Bagaimana jika kepedasan?
"Tidak ada percakapan hangat yang dimulai dengan salad,” kata Alex saat membuka lokakarya membuat sambal bersama beberapa peserta asal Jerman di Berlin. "Cabai bisa menaikkan rasa makanan. Jadi kalau makanan enak diberi sambal, makanan itu makin enak, dan dengannya kita jadi senang, makan bersama teman jadi menyenangkan, dan kita jadi terhubung dengan mudah dengan orang lain.”
Dalam lokakarya tersebut, beberapa orang berpraktik membuat sambal menggunakan ulekan. Beberapa menunjukkan kemampuan alami saat menggerus bawang putih, bawang merah, hingga cabai lumat, beberapa lainnya nampak ‘berjuang keras' menggerus bahan-bahan tersebut, memastikannya tidak ‘melarikan diri' dari ulekan.

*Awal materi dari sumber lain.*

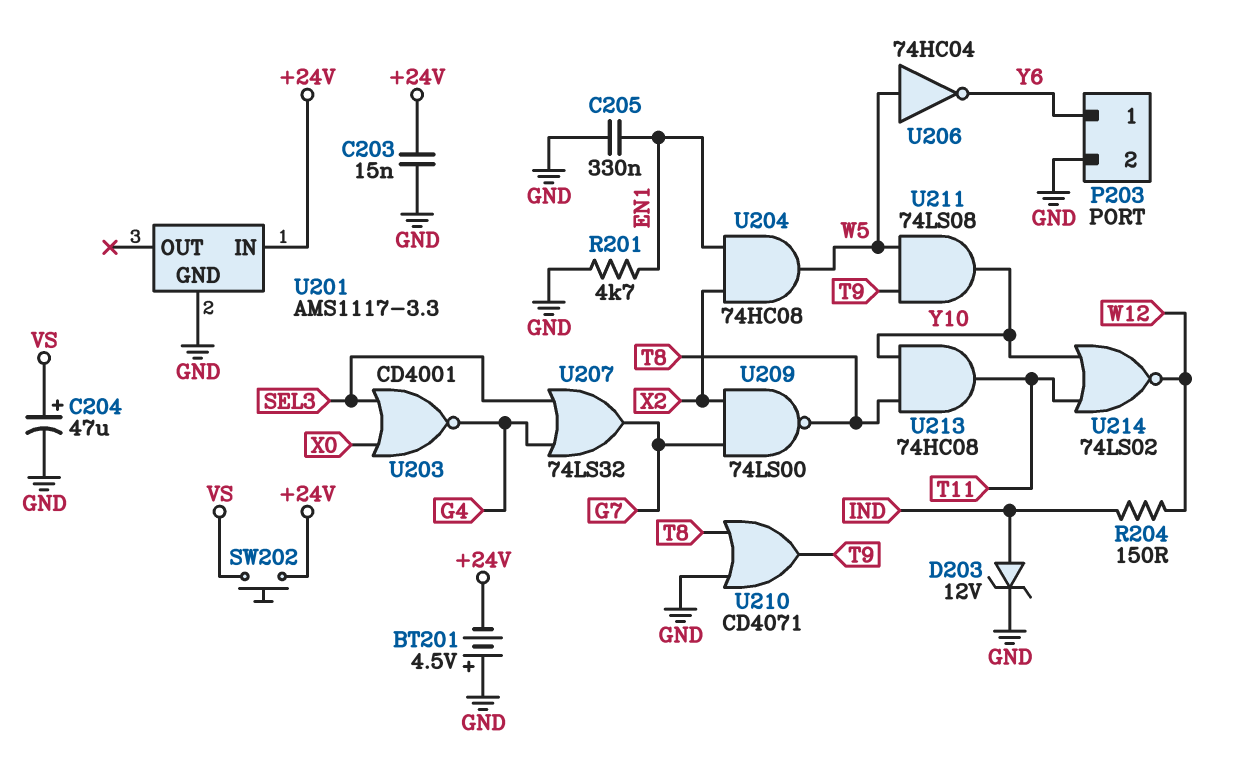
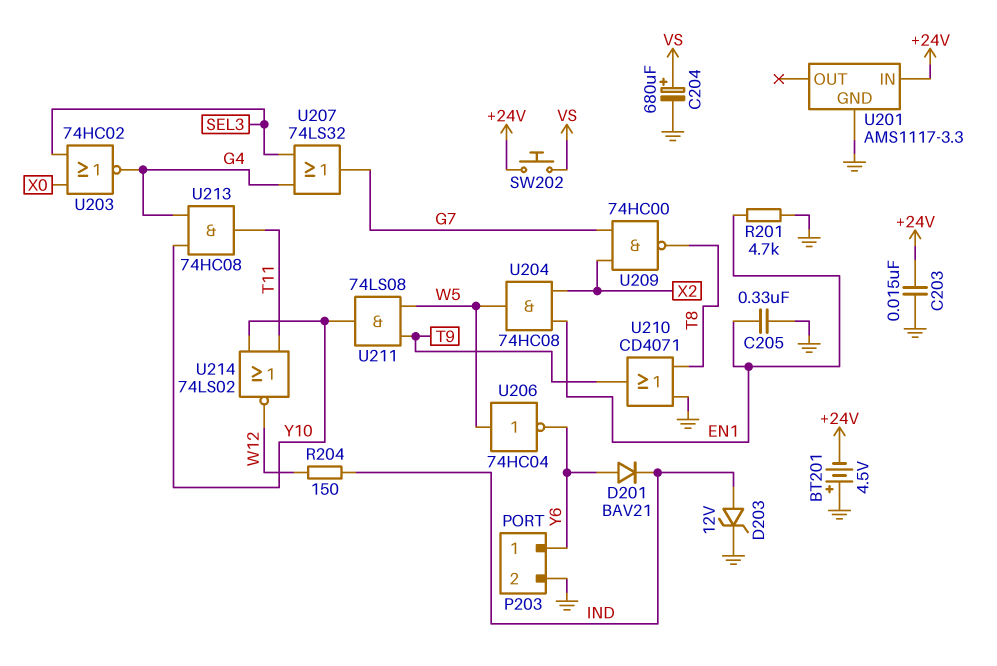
C204: 47uF (plus VS, minus GND) -> 680uF (plus VS, minus GND)
D201: none -> diode BAV21 (A Y6, K IND)
U203: NOR CD4001 (in SEL3, in X0, out G4) -> NOR 74HC02 (in SEL3, in X0, out G4)
U209: NAND 74LS00 (in G7, in X2, out T8) -> NAND 74HC00 (in G7, in X2, out T8)
U213: AND 74HC08 (in T8, in Y10, out T11) -> AND 74HC08 (in G4, in Y10, out T11)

"Buatnya tidak susah, yang susah itu membuat sambal terasa enak tidak cuma pedas,”kata Carlsten. Ia mencoba membuat sambal dengan memadukan cabai bahan lokal Jerman, seperti rasberi dan basil.
"Biasanya saya beli sambal ulek di toko turki atau di toko Asia, tapi ini berbeda rasanya saat mengolahnya sendiri dari bahan-bahan yang segar,” kata Victor, salah satu peserta lokakarya.
Cabai secara tradisional bukanlah bagian dari kuliner Jerman. Kebanyakan orang Jerman mendeskripsikan pedas lewat mustar. Namun seiring banyaknya kaum pendatang, membuat kuliner international bercitarasa pedas dari Amerika Selatan dan Asia kian meramaikan dunia kuliner Jerman.
Seringkali saat kepedasan orang mencari susu atau makanan berminyak, tapi Alex lebih memilih memakan sambal secara perlahan. "Seringkali orang merasa kuat pedas dan langsung ‘hajar' memakan sambal sampai kepedasan, tapi sebaiknya nikmati rasa pedas itu, naikkan levelnya pelan-pelan. Kalau ada sensasi terbakar baiknya berhenti sejenak, tarik nafas, nanti saat sudah kembali reda bisa makan lagi.” Dengan makan pelan-pelan ini kita lebih "memperlakukan sambal dengan hormat” dan nikmatnya terasa.